The Christmas tree is an evergreen tree, because it doesn’t lose its needles through the winter. Using this type of tree points to the eternal life that Jesus Christ offers to the world. Jesus is the one who was, and is, and is to come! (Revelation 4:8). The Christmas tree also harkens us back to the tree upon which Christ was slain, the tree by which eternal life has been given to the world. (Galatians 3:13)
The traditional tree toppers – a bow, an angel, or a star – all point to the Christmas tree representing Jesus. Bows adorn gifts, and the coming of Christ into the world is a reminder that the Father gave Jesus as a gift out of his great love for us. (John 3:16) At Jesus’ birth, Luke records a great multitude of angels proclaiming the Good News of his arrival to shepherds who watched over their flock at night. (Luke 2:8-18) Matthew tells of wise men traveling from the east, following a star to the birth place of the awaited Messiah (Hebrew for Christ). (Micah 5:2, Matthew 2:1-12)

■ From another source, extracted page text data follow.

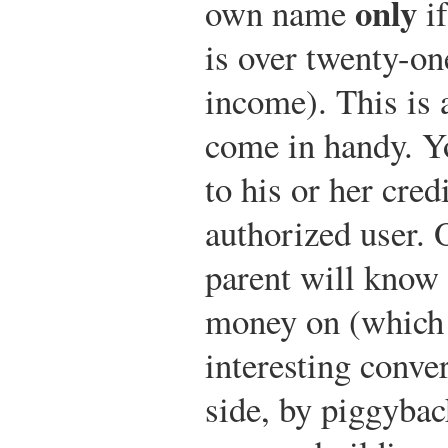
only
own name
if
is over twenty-on
income). This is 
come in handy. Y
to his or her cred
authorized user. 
parent will know
money on (which
interesting conver
side, by piggybac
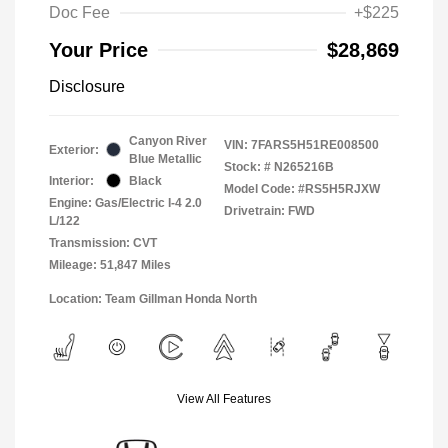
Doc Fee
+$225
Your Price
$28,869
Disclosure
Canyon River
VIN:
7FARS5H51RE008500
Exterior:
Blue Metallic
Stock: #
N265216B
Interior:
Black
Model Code: #RS5H5RJXW
Engine: Gas/Electric I-4 2.0
Drivetrain: FWD
L/122
Transmission: CVT
Mileage: 51,847 Miles
Location: Team Gillman Honda North
View All Features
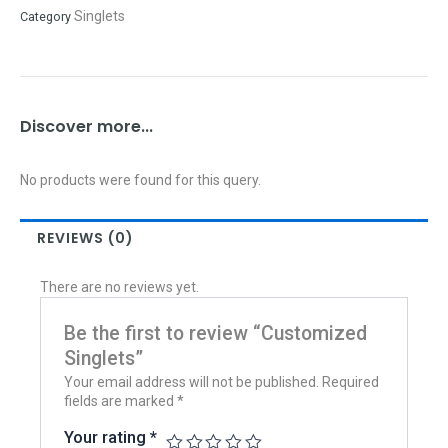
Singlets
Category
Discover more...
No products were found for this query.
REVIEWS (0)
There are no reviews yet.
Be the first to review “Customized
Singlets”
Your email address will not be published.
Required
fields are marked
*
Your rating
*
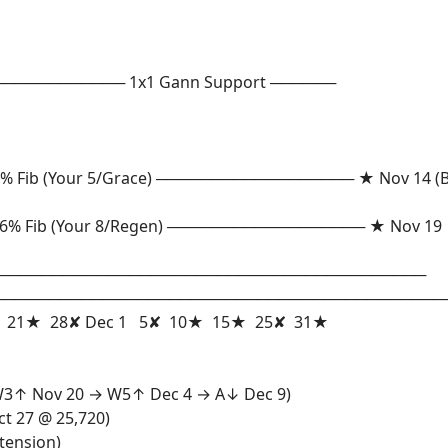
────────────── 1x1 Gann Support ──────
Fib (Your 5/Grace) ────────────────── ★ Nov 14 (Bi
% Fib (Your 8/Regen) ────────────────── ★ Nov 19
──────────────────────────────────────────
─────────────────────────────────────────
 28✘ Dec 1 5✘ 10★ 15★ 25✘ 31★
→ W3↑ Nov 20 → W5↑ Dec 4 → A↓ Dec 9)
ct 27 @ 25,720)
tension)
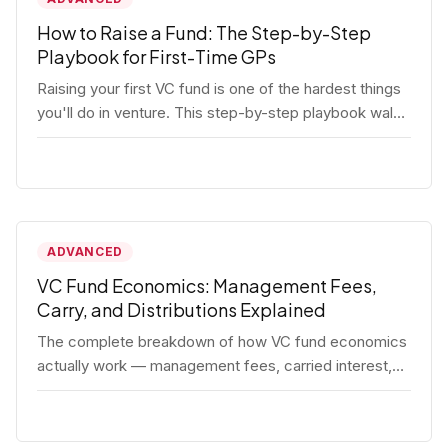
How to Raise a Fund: The Step-by-Step
Playbook for First-Time GPs
Raising your first VC fund is one of the hardest things
you'll do in venture. This step-by-step playbook walks
first-time GPs through everything: thesis, legal setup,
LP pipeline, the pitch, first close mechanics, and
post-close operations. No fluff — just the real
playbook.
ADVANCED
VC Fund Economics: Management Fees,
Carry, and Distributions Explained
The complete breakdown of how VC fund economics
actually work — management fees, carried interest,
hurdle rates, waterfalls, and the real math behind a
fund lifecycle. Built for emerging managers who need
to understand the numbers before they raise.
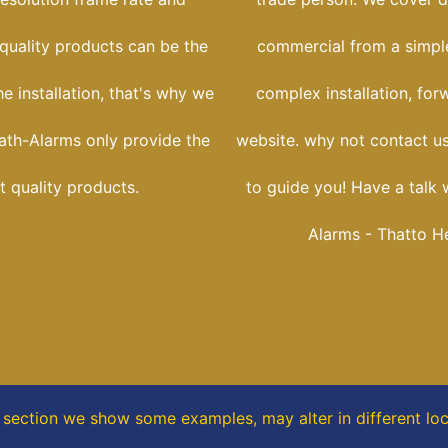
 quality products can be the
commercial from a simple
he installation, that's why we
complex installation, for
ath-Alarms only provide the
website. why not contact us
t quality products.
to guide you! Have a talk 
Alarms - Thatto H
s section
we show some
examples,
may alter in different lo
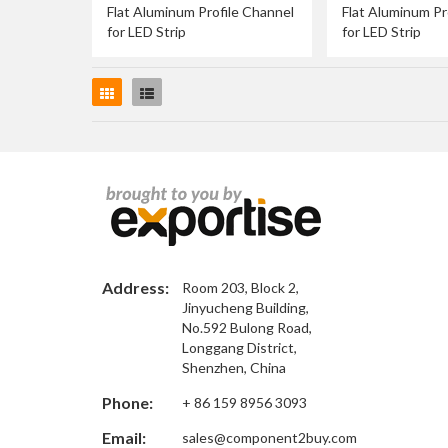
Flat Aluminum Profile Channel
Flat Aluminum Pr
for LED Strip
for LED Strip
Grid
List
Address:
Room 203, Block 2,
Jinyucheng Building,
No.592 Bulong Road,
Longgang District,
Shenzhen, China
Phone:
+ 86 159 8956 3093
Email:
sales@component2buy.com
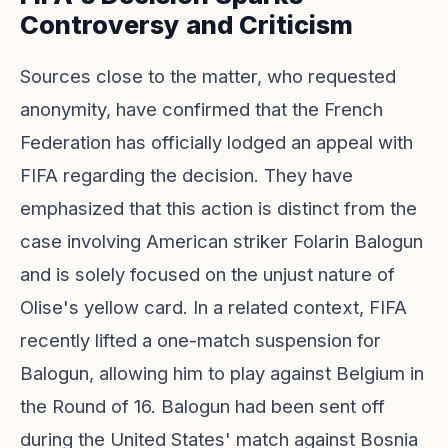
Controversy and Criticism
Sources close to the matter, who requested
anonymity, have confirmed that the French
Federation has officially lodged an appeal with
FIFA regarding the decision. They have
emphasized that this action is distinct from the
case involving American striker Folarin Balogun
and is solely focused on the unjust nature of
Olise's yellow card. In a related context, FIFA
recently lifted a one-match suspension for
Balogun, allowing him to play against Belgium in
the Round of 16. Balogun had been sent off
during the United States' match against Bosnia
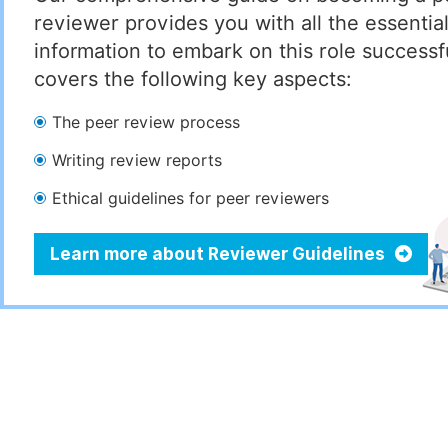
reviewer provides you with all the essentia
information to embark on this role successful
covers the following key aspects:
The peer review process
Writing review reports
Ethical guidelines for peer reviewers
Learn more about Reviewer Guidelines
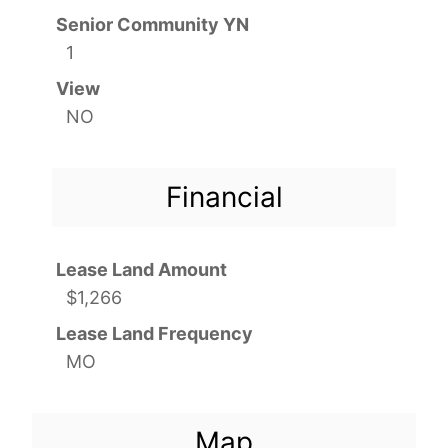
Senior Community YN
1
View
NO
Financial
Lease Land Amount
$1,266
Lease Land Frequency
MO
Map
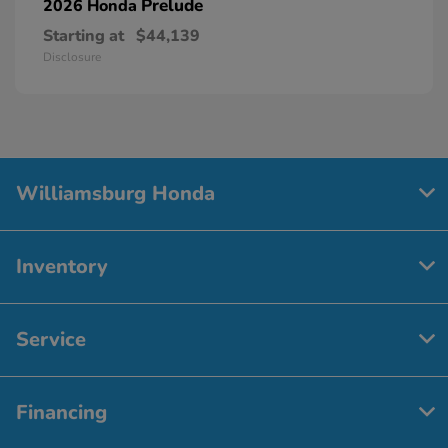
Prelude
2026 Honda
Starting at
$44,139
Disclosure
Williamsburg Honda
Inventory
Service
Financing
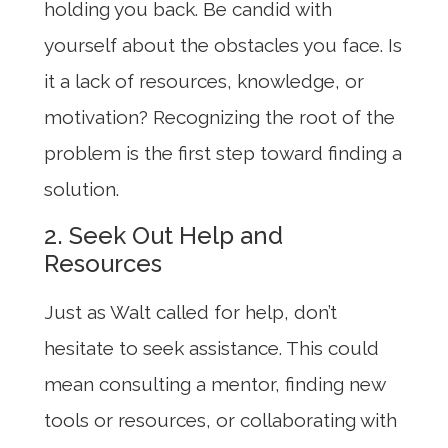
holding you back. Be candid with
yourself about the obstacles you face. Is
it a lack of resources, knowledge, or
motivation? Recognizing the root of the
problem is the first step toward finding a
solution.
2. Seek Out Help and
Resources
Just as Walt called for help, don’t
hesitate to seek assistance. This could
mean consulting a mentor, finding new
tools or resources, or collaborating with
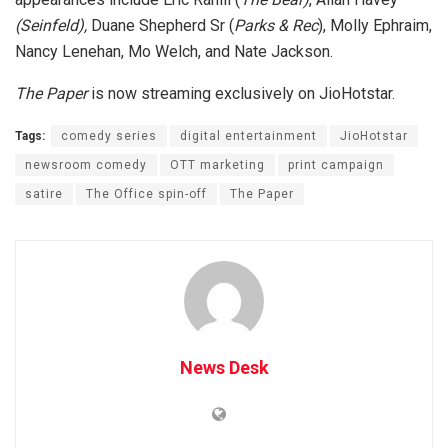
(Seinfeld),
Duane Shepherd Sr (
Parks & Rec
), Molly Ephraim,
Nancy Lenehan, Mo Welch, and Nate Jackson.
The Paper
is now streaming exclusively on JioHotstar.
Tags:
comedy series
digital entertainment
JioHotstar
newsroom comedy
OTT marketing
print campaign
satire
The Office spin-off
The Paper
News Desk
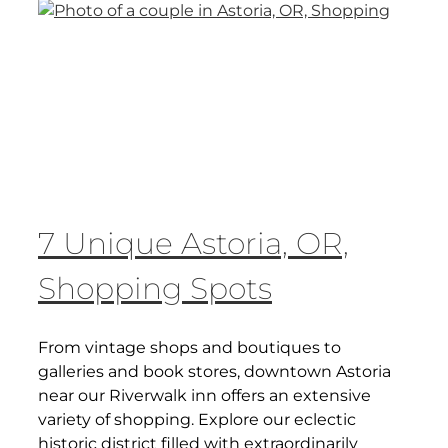
7 Unique Astoria, OR,
Shopping Spots
From vintage shops and boutiques to
galleries and book stores, downtown Astoria
near our Riverwalk inn offers an extensive
variety of shopping. Explore our eclectic
historic district filled with extraordinarily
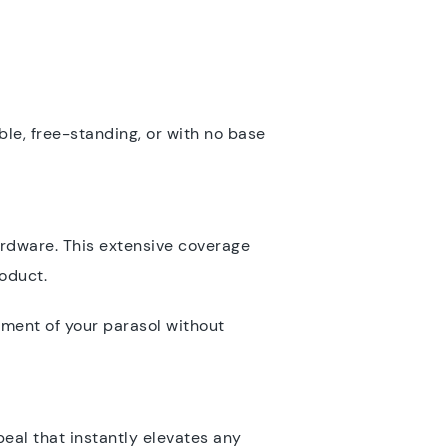
ble, free-standing, or with no base
rdware. This extensive coverage
roduct.
yment of your parasol without
peal that instantly elevates any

The wise men from the east, who followed the star of Christ, brought gifts of gold, frankincense, and myrrh, valuable gifts that were common to give to a king. If the Christmas tree is seen to represent Christ, the gifts at the foot of the tree draw us back to the gifts the wise men laid before baby Jesus as they worshiped him. (Matthew 2:11) Our gift giving at Christmas should serve to remind us that as we give to others who are in need, we are giving to Jesus. (Matthew 25:34-40) And if the gifts at the tree are seen to have come from Santa Claus, an all-knowing, all-loving, apparently all-powerful, and never dying father-figure who cares for children, it should point us to the true gift-giver, God our heavenly Father. (James 1:17)
The lights that are held up by being draped across the Christmas tree’s branches are a final touch that point back to Christians, the Church. John begins his Gospel biography of Christ by saying that in Jesus “was life, and the life was the light of men” (John 1:4, ESV). The light of Jesus shines in the darkness of this sin cursed world. (John 1:5) The light of Jesus enlightens men as to who God is. (John 1:9) Later in his Gospel, John directly quotes Jesus as having said, “I am the light of the world. Whoever follows me will not walk in darkness, but will have the light of life” (John 8:12). As Christians know the Lord through Jesus, and possess eternal life and the light of Christ, we become just what Jesus calls us in his Sermon on the Mount, “the light of the world” (Matthew 5:14).
When we look at the Christmas tree, we are reminded that Jesus became flesh and dwelt among us. The Light of the World has revealed himself, lighting the path to eternal life. As Christians are connected to Christ, we shine the light of Christ into a fallen world. The Church that is spread out across the world, and is still growing, shines as many dispersed beacons of hope in a fallen and depraved world. Jesus came, died for our sins, rose for our salvation, and is patiently waiting for more to come to know of his love and grace.
This Christmas, remember that Jesus came once with angels and with a star as the ultimate gift of God to this world, and Jesus will come again; this time with the entire heavenly host with the falling of all the stars as he returns for his chosen and holy people. Let’s help the world see Christ this December, as we hold out the Good News of Jesus Christ in all that we say and all that we do in our Christmas celebration.